# best public place to trout fish around ellijay



## Eroc33

I am going to ellijay this weekend and want to to trout fish, im pretty sure you can fish the cartacay that runs thru town but dont know much about it. i ll be staying on the west end of town out 52 and clear creek runs thru my girlfriends stepdads place where were staying,  but is real small and I really want to fly fish, but on that note does any one know anything about clear creek and if it is stocked.
and what kind of flys are they biting on now

thanks eroc33


----------



## toolmkr20

Coopers Creek.


----------



## Eroc33

best i can tell coopers creek is about an hour away is there anything closer. and can you fish anywhere on the cartecay around town


----------



## Eroc33

the toccoa sounds good but i dont think im going to have much time and blueridge is about 40min away from where we are staying i would really like to find something closer. is there anywhere you can tell where public access on the toccoa is incase there is something closer.


----------



## bladerunner55

Cuhutta Wma has  some real nice streams.

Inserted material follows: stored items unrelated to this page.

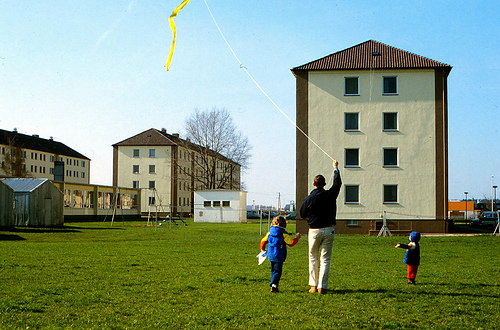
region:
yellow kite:
[149, 8, 204, 75]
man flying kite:
[273, 131, 348, 308]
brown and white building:
[281, 32, 443, 176]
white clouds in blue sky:
[12, 13, 41, 43]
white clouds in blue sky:
[64, 13, 114, 40]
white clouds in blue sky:
[4, 54, 54, 94]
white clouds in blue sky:
[67, 70, 94, 108]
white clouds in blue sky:
[78, 41, 138, 104]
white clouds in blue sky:
[189, 20, 242, 82]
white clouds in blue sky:
[241, 32, 272, 83]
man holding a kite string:
[292, 152, 349, 302]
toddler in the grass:
[393, 228, 424, 287]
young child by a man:
[252, 208, 305, 294]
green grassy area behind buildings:
[1, 212, 498, 329]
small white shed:
[189, 181, 253, 228]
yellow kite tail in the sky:
[164, 0, 191, 72]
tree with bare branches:
[177, 103, 254, 211]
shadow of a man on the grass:
[309, 283, 499, 310]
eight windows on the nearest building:
[336, 73, 404, 210]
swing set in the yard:
[103, 180, 168, 227]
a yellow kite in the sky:
[143, 6, 233, 77]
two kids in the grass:
[232, 196, 469, 321]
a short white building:
[180, 184, 270, 242]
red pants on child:
[391, 259, 456, 289]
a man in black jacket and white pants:
[286, 153, 355, 314]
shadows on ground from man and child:
[314, 268, 499, 317]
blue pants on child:
[251, 253, 316, 290]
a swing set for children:
[106, 180, 199, 250]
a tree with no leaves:
[161, 94, 256, 248]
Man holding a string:
[300, 129, 341, 300]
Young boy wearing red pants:
[395, 231, 425, 281]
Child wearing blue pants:
[247, 215, 302, 300]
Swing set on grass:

Holly creek and the stream below lake canasauga are very descent.


----------



## Fireaway

Noontootla river is not far. It is artificial only so you will likely catch larger trout.


----------



## Tightliner

Fireaway said:


> Noontootla river is not far. It is artificial only so you will likely catch larger trout.

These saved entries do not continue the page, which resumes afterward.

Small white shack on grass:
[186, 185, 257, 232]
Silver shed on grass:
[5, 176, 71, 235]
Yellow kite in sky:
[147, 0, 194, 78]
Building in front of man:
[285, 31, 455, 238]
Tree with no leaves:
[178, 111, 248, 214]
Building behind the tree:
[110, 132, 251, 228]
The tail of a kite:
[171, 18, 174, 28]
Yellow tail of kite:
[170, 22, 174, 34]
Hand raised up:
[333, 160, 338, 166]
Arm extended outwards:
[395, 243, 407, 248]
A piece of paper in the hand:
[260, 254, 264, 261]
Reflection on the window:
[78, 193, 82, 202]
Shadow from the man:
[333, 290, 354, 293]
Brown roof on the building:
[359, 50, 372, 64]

Be prepaired for alot of bush crashing on Noontootla. Lots of overhanging brush and steep banks, etc., but well worth it. Taccoa is a great fishery, Cartacay holds some good fish too. Tickanittley (sp?) on the upper reaches of the Cartacay also holds some good fish. Alot of the feeder streams might still hold some fish too. Plenty of streams, just get the topo out! Hope this helps.

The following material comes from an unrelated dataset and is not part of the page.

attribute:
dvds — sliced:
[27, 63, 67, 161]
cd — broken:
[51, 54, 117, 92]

Later....................................


----------



## Eroc33

thanks for the info i fished clear creek and caught a few native fish and tried the cartecay but it was to high to wade where i wanted to fish. i am going to try noontootla next time i go up there


----------



## Meriwether Mike

I fished the Toccoa and the Cartecay this weekend. Caught a 14" brown on the Toccoa, but did better for numbers on the Cartecay. The water was low on both rivers. Want to try Noontootla soon.


----------